# DATA RECORDS
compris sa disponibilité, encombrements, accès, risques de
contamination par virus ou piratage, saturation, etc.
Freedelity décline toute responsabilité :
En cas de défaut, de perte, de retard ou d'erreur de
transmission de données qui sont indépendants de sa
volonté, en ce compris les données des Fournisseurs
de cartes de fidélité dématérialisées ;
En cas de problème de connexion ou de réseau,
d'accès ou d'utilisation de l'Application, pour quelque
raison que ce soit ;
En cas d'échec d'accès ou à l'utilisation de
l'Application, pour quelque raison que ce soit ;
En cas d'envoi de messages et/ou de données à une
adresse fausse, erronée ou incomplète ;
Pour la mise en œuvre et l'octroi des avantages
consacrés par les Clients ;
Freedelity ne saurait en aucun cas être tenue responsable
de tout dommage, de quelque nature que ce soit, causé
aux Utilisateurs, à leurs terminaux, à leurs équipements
* * *
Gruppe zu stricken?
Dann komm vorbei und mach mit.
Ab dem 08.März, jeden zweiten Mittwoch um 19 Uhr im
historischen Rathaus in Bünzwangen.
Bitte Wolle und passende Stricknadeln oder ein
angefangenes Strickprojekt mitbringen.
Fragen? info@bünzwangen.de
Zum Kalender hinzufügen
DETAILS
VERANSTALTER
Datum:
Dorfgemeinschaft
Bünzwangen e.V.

# EXERCISE DETAILS
Extract the lines of the preceding material that run from the line with "En cas d'envoi" through the line with "de tout dommage, de", inclusive, reproducing them exactly and adding nothing.

# TASK ANSWER
En cas d'envoi de messages et/ou de données à une
adresse fausse, erronée ou incomplète ;
Pour la mise en œuvre et l'octroi des avantages
consacrés par les Clients ;
Freedelity ne saurait en aucun cas être tenue responsable
de tout dommage, de quelque nature que ce soit, causé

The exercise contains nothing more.